The paper "A Cloud-Based Pervasive Serious Game Framework to Support Obesity Treatment" by Atif Alamri et al. explores novel serious game approaches to combat obesity. The authors proposed a gaming framework based on cloud infrastructure, which facilitates bio-signal monitoring of obese people while they play the games. The health and physical activity data, which is captured during the gaming session using several sensors, are shared with the therapist on-the-fly. The framework also allows the therapist to make on-the-spot activity recommendation and change the game complexity level for the obese. The authors in this paper claims that their approach has great potential in supporting obesity treatment.

The paper “Experimental and Theoretical Speedup Prediction of MPI-Based Applications“ by Alaa Elnashar and Sultan Aljahadli focuses on the conflicting parameters that affect the parallel programs execution experimentally and theoretically, especially for MPI-based applications, showing some recommendations to be followed to achieve a reasonable performance. An experimental method that aids in speedup prediction is also proposed.

The authors Zhenhua Tan, Guangming Yang, Wei Cheng and Xingwei Wang in the paper “Distributed Secret Sharing Scheme Based on Personalized Spherical Coordinates Space,” present an interesting threshold secret sharing scheme based on spherical coordinates for distributed networks. Verifiability and pro-activity secret sharing are considered during the procedures of distributing shadows and reconstructing secret. The proposed scheme has relatively advantage in computation complexity, storage space and communication amounts, and it can tolerate collusion attacks and detect dishonest participants.

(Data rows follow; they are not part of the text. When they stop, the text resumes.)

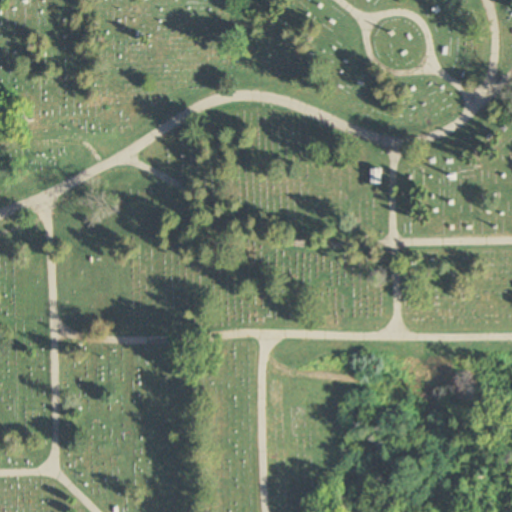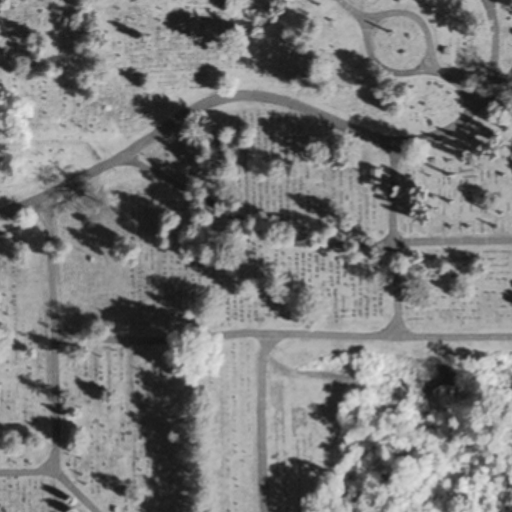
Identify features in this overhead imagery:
road: (424, 29)
road: (379, 66)
road: (500, 86)
road: (288, 104)
road: (56, 142)
road: (22, 226)
park: (239, 236)
road: (393, 240)
road: (305, 242)
road: (53, 334)
road: (281, 336)
road: (186, 485)
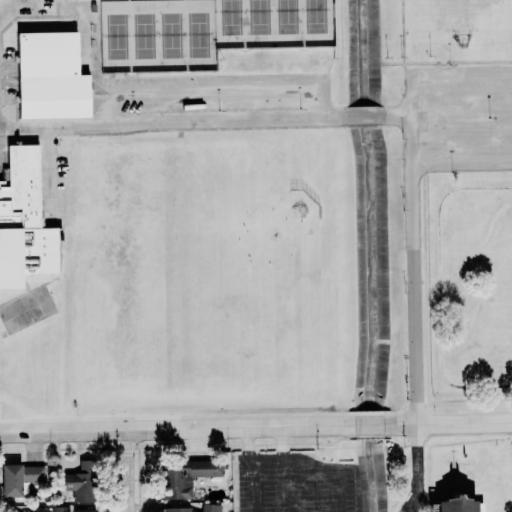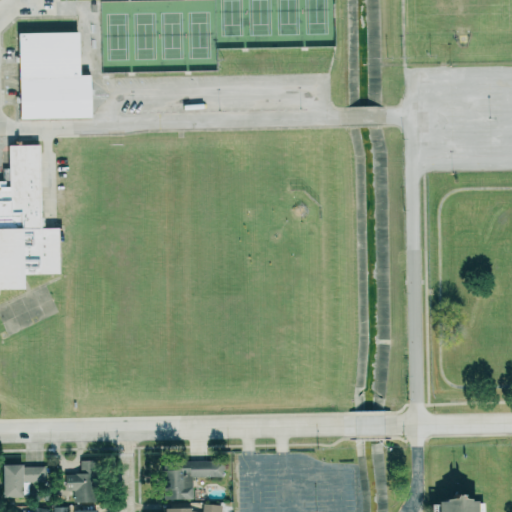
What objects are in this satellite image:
park: (204, 30)
building: (318, 61)
building: (251, 65)
building: (50, 72)
building: (49, 77)
road: (399, 115)
road: (363, 116)
parking lot: (467, 116)
road: (104, 126)
road: (413, 198)
building: (25, 221)
building: (23, 223)
road: (452, 422)
road: (375, 424)
road: (178, 428)
road: (284, 444)
road: (316, 464)
road: (418, 468)
road: (255, 469)
road: (124, 471)
building: (185, 476)
building: (19, 478)
parking lot: (295, 481)
building: (81, 482)
building: (456, 504)
building: (457, 505)
building: (210, 508)
building: (430, 508)
building: (40, 509)
building: (58, 509)
building: (176, 510)
building: (85, 511)
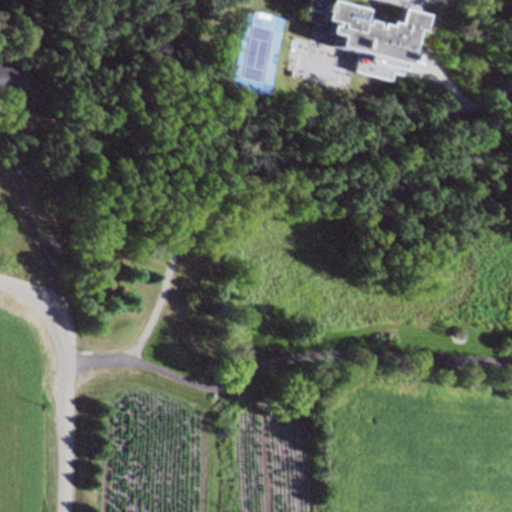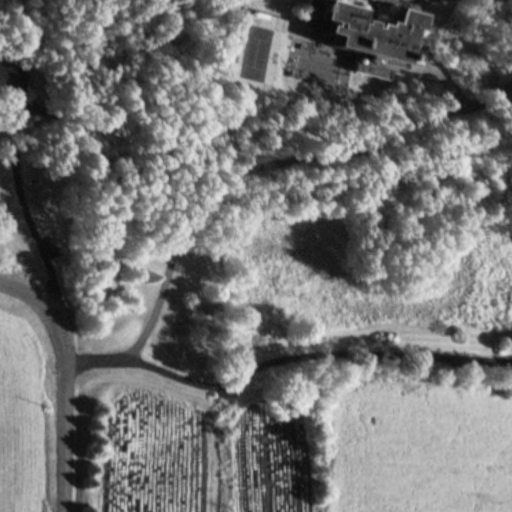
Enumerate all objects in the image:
building: (363, 34)
building: (360, 37)
building: (313, 68)
building: (10, 76)
building: (8, 78)
building: (49, 113)
road: (250, 168)
road: (25, 214)
road: (283, 359)
road: (67, 380)
crop: (23, 417)
crop: (287, 453)
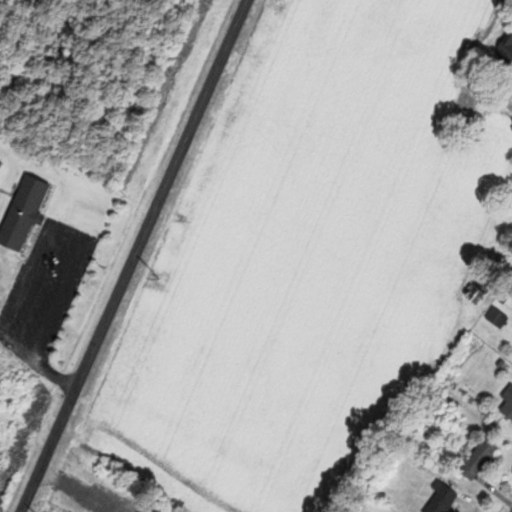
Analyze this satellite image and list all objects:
building: (506, 52)
building: (1, 163)
building: (26, 212)
road: (143, 256)
power tower: (160, 277)
building: (484, 289)
building: (509, 402)
building: (481, 458)
building: (444, 498)
building: (146, 511)
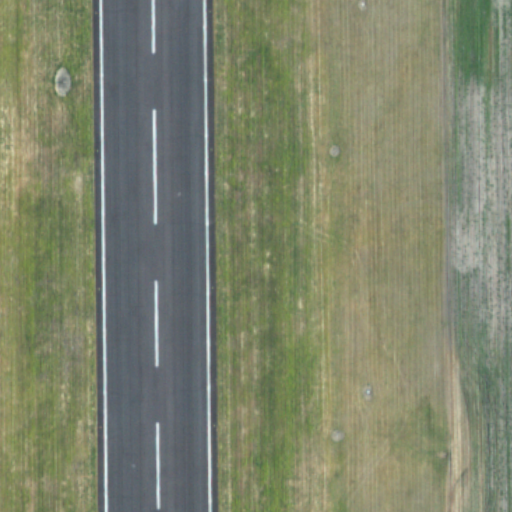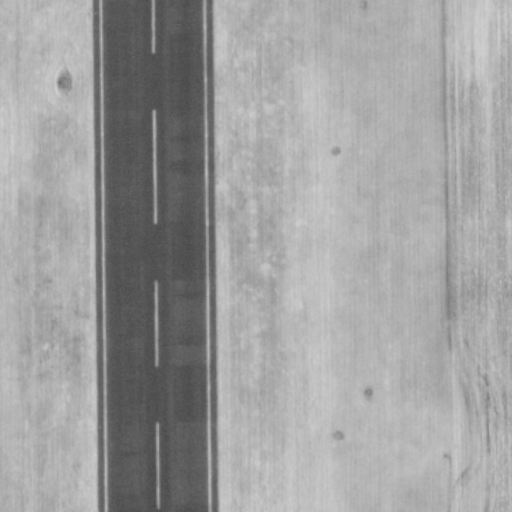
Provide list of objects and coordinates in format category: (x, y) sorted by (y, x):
crop: (366, 255)
airport runway: (152, 256)
airport: (256, 256)
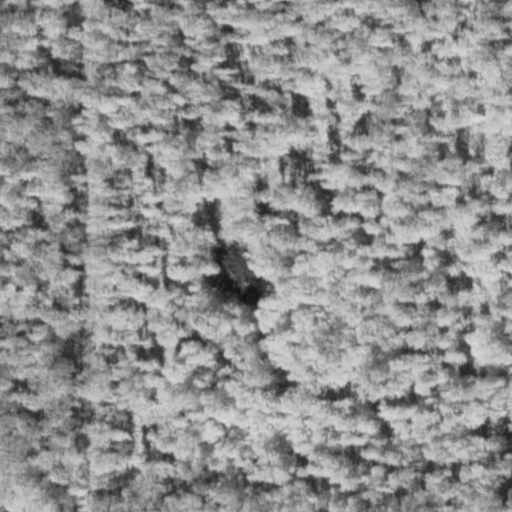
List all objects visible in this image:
road: (94, 255)
road: (19, 288)
road: (12, 335)
road: (48, 466)
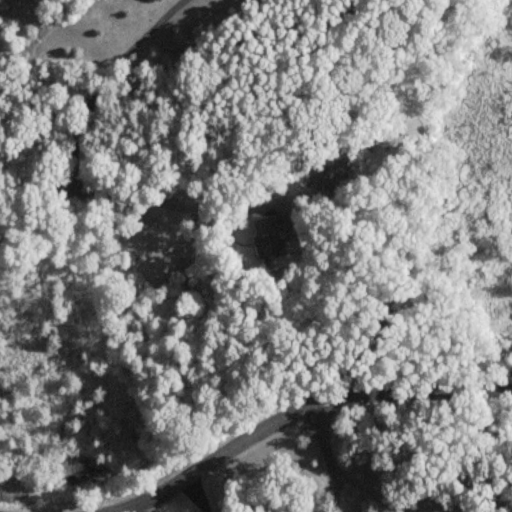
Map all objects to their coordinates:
building: (333, 164)
road: (222, 220)
building: (264, 235)
road: (307, 409)
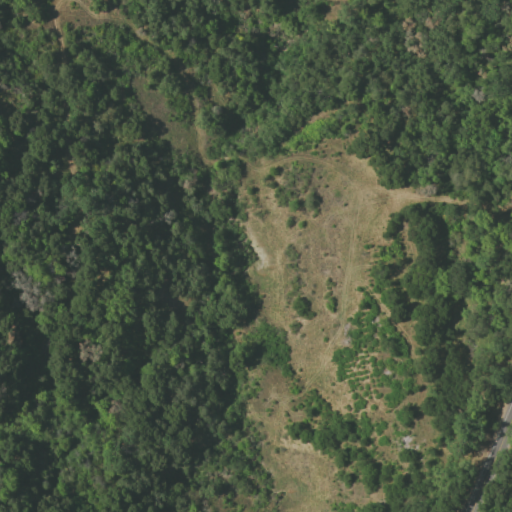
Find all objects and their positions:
road: (490, 460)
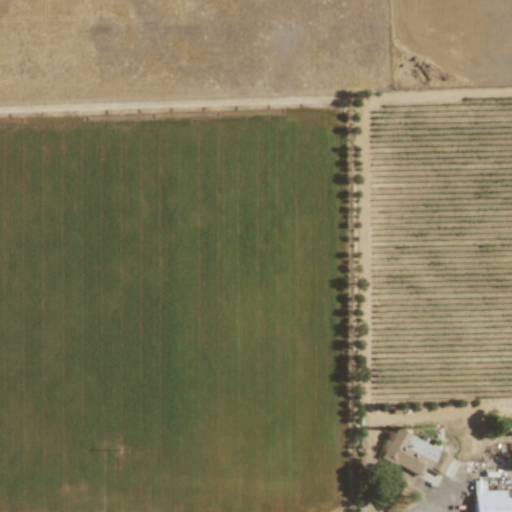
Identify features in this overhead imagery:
building: (413, 454)
building: (489, 500)
road: (423, 510)
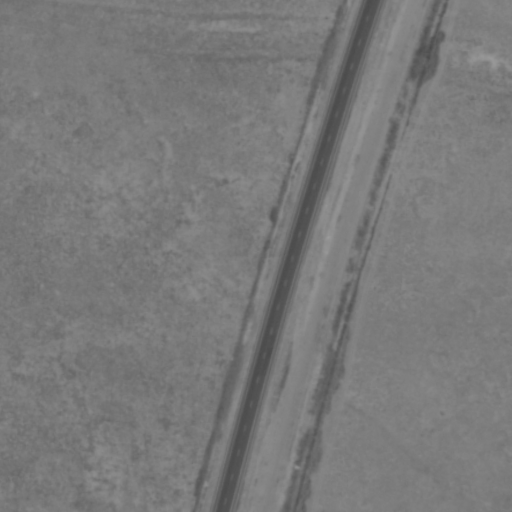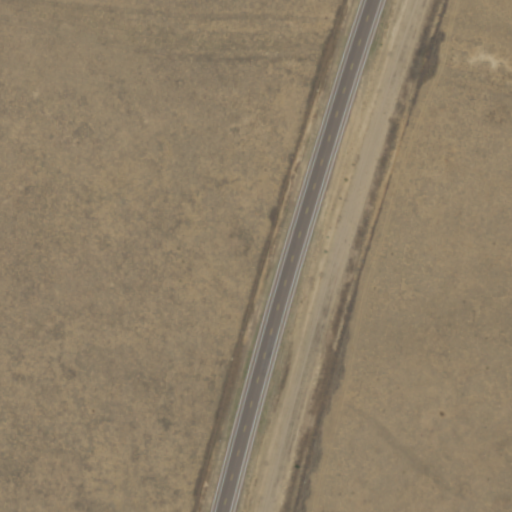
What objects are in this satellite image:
road: (282, 254)
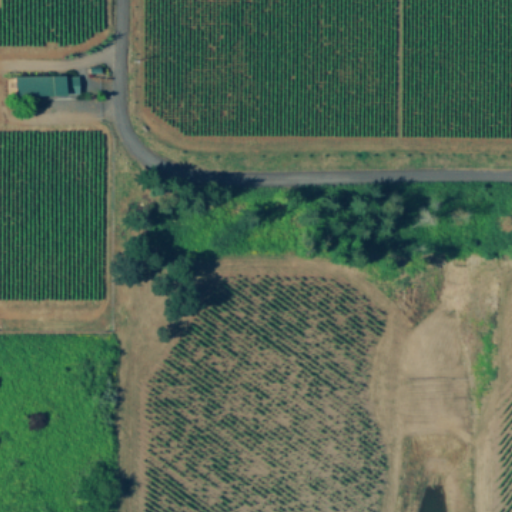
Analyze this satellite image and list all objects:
road: (87, 53)
road: (39, 62)
building: (46, 84)
road: (81, 89)
road: (241, 180)
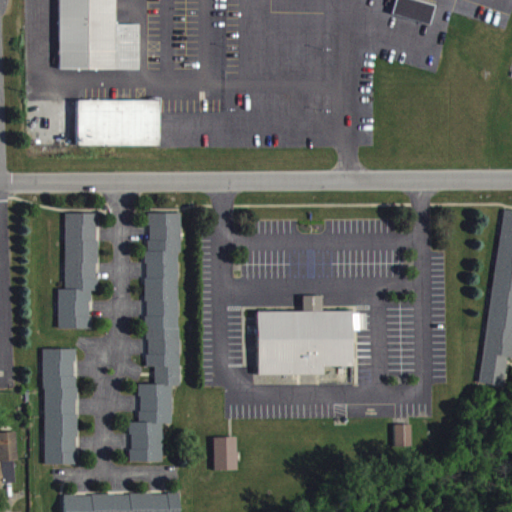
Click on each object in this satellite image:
building: (413, 18)
road: (342, 37)
building: (95, 41)
road: (151, 82)
building: (117, 131)
road: (256, 182)
building: (79, 279)
road: (318, 279)
building: (500, 319)
road: (118, 326)
building: (159, 345)
building: (303, 348)
building: (60, 415)
building: (402, 444)
building: (224, 462)
building: (8, 466)
building: (122, 507)
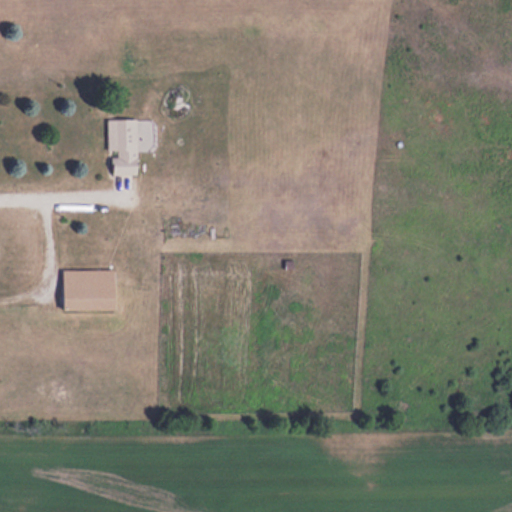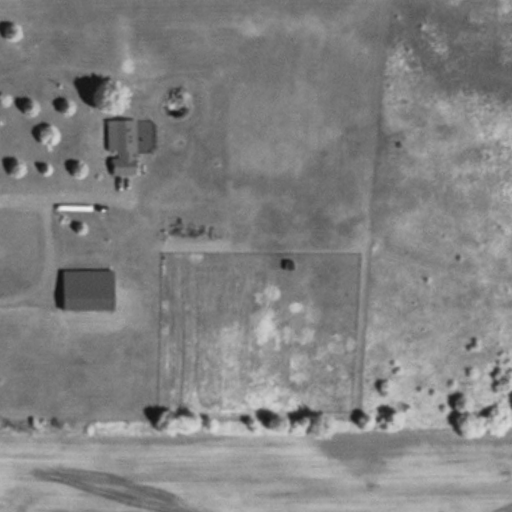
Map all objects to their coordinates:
building: (121, 145)
building: (87, 288)
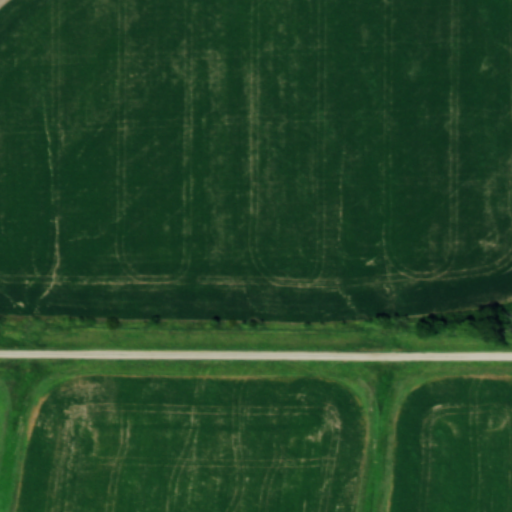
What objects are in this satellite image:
road: (255, 354)
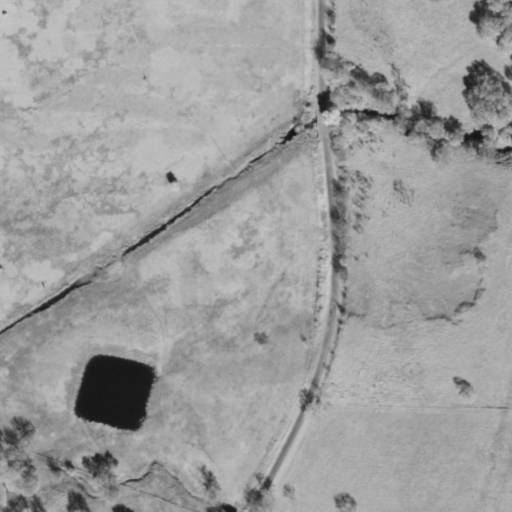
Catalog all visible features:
road: (333, 265)
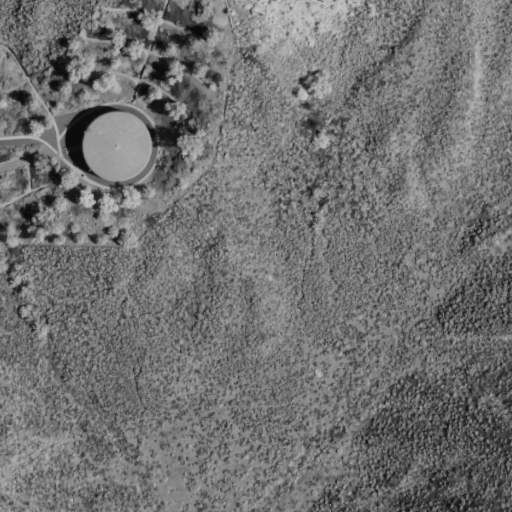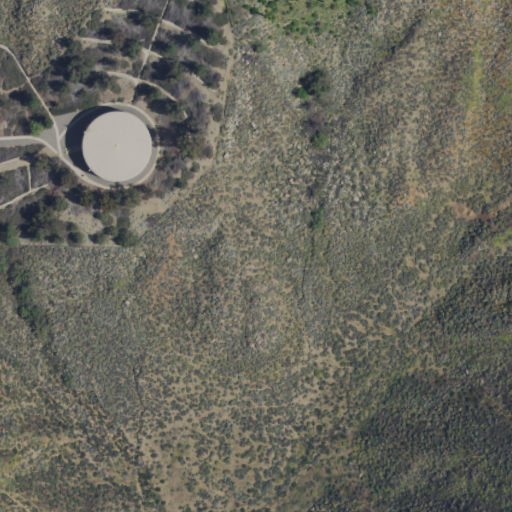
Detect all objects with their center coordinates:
road: (37, 141)
storage tank: (113, 145)
building: (113, 145)
building: (114, 146)
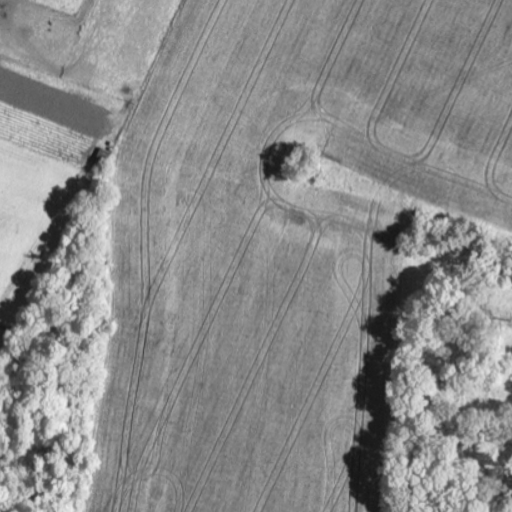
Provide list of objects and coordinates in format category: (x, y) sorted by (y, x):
building: (2, 337)
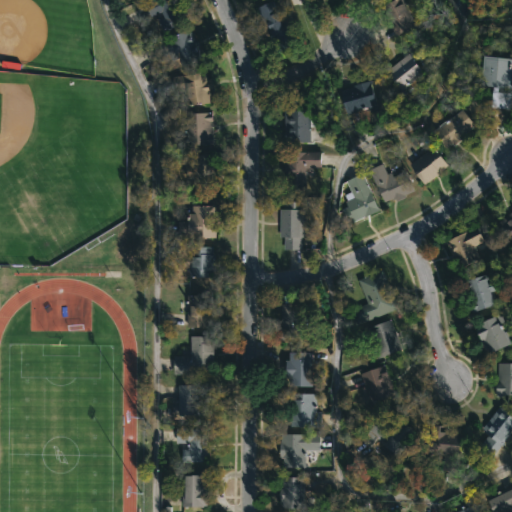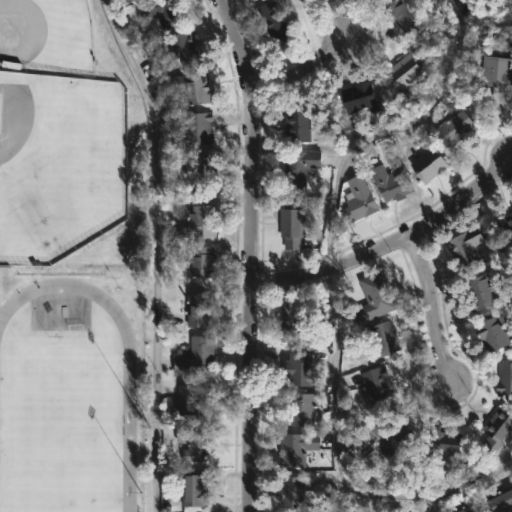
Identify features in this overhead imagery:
building: (164, 9)
building: (166, 13)
building: (397, 15)
building: (398, 16)
building: (273, 22)
building: (272, 23)
road: (318, 27)
building: (188, 47)
building: (182, 50)
building: (403, 71)
building: (403, 71)
road: (304, 75)
building: (498, 79)
building: (497, 80)
building: (192, 88)
building: (190, 89)
building: (358, 98)
building: (359, 98)
building: (296, 127)
building: (299, 128)
building: (453, 128)
building: (198, 129)
building: (199, 129)
building: (454, 129)
road: (391, 133)
park: (53, 165)
building: (427, 165)
building: (428, 165)
building: (300, 166)
building: (299, 169)
building: (197, 171)
building: (198, 171)
building: (390, 184)
building: (391, 184)
building: (358, 199)
building: (359, 199)
building: (198, 222)
building: (198, 223)
building: (291, 225)
building: (292, 226)
building: (507, 226)
building: (506, 227)
road: (391, 243)
building: (465, 246)
building: (463, 247)
road: (153, 251)
road: (250, 253)
building: (201, 260)
building: (201, 262)
building: (479, 291)
building: (481, 292)
building: (374, 296)
building: (375, 297)
road: (429, 308)
building: (198, 309)
building: (197, 311)
building: (293, 322)
building: (295, 324)
building: (493, 332)
building: (493, 334)
building: (384, 337)
building: (383, 340)
building: (195, 356)
building: (195, 357)
building: (299, 367)
building: (299, 369)
building: (505, 377)
building: (503, 379)
building: (376, 383)
building: (377, 384)
park: (70, 390)
building: (189, 399)
building: (191, 399)
building: (303, 410)
building: (303, 411)
park: (56, 427)
building: (497, 429)
building: (496, 431)
building: (389, 433)
building: (389, 434)
building: (192, 443)
building: (193, 443)
building: (443, 443)
building: (444, 446)
building: (293, 447)
building: (296, 448)
road: (337, 465)
building: (192, 490)
building: (194, 491)
building: (292, 491)
building: (291, 492)
building: (502, 501)
building: (501, 502)
building: (468, 507)
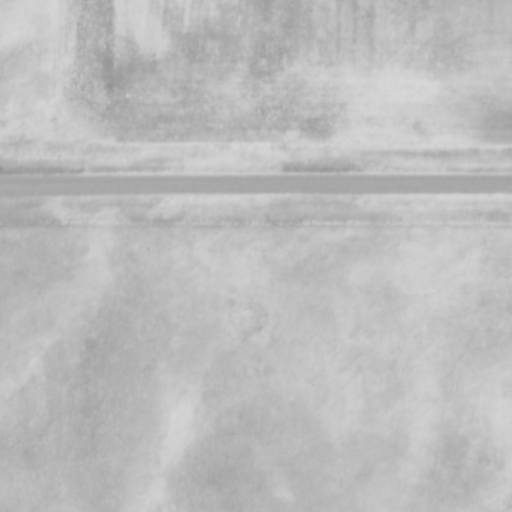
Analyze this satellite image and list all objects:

The paper “Online Clustering for Trajectory Data Stream of Moving Objects” by Yanwei Yu, Qin Wang and Xiaodong Wang et al investigates methodologies for discovering trajectory clusters from trajectory data stream of mass moving objects used for information extraction in real time applications. The proposed method consists of two stages: line segment stream clustering and online trajectory cluster updating. The first stage processes quickly line segments based on previous line clusters to obtain line-segment-clusters on the fly, and then the current closed trajectory clusters are updated online based on TC-Tree according to the line-segment-clusters. The method effectively solves the problem of trajectory data stream clustering.

Authors Elnomery A. Zanaty and Ahmed S. Ghiduk present a new segmentation approach based on hybridization of the genetic algorithms (GAs) and seed region growing to produce accurate medical image segmentation, and to overcome the over segmentation problem. A new fitness function is presented and a chromosome representation suitable for the process of segmentation is proposed. Each chromosome contains three parts: control genes, gray-levels genes, and position genes. The region growing algorithm uses these values as an initial seeds to find accurate regions for each control gene.

The paper “Perception-driven resizing for dynamic image sequences” by Lingling Zi, Junping Du, Lisha Hou, Xiangda Sun, and Jangmyung Lee presents a new resizing method to acquire high quality resizing results in accordance with human visual perception. The implementation process of the method involves three steps: attention region establishment, the construction of a partition interpolation model, and region energy protection using seam carving. The authors use a coarse-to-fine detection approach to determine the important content of image sequences, and construct a partition interpolation model to improve the definitions of important content.

I would like to give my great thanks to the reviewers for their helpful comments and all of the authors for their contributions, efforts and enthusiasm. Thanks are also due to the ComSIS Consortium, and especially to the Editor-in-Chief of ComSIS, Mirjana Ivanović and other staff in the Editorial Office for their advice and help in making this special section possible.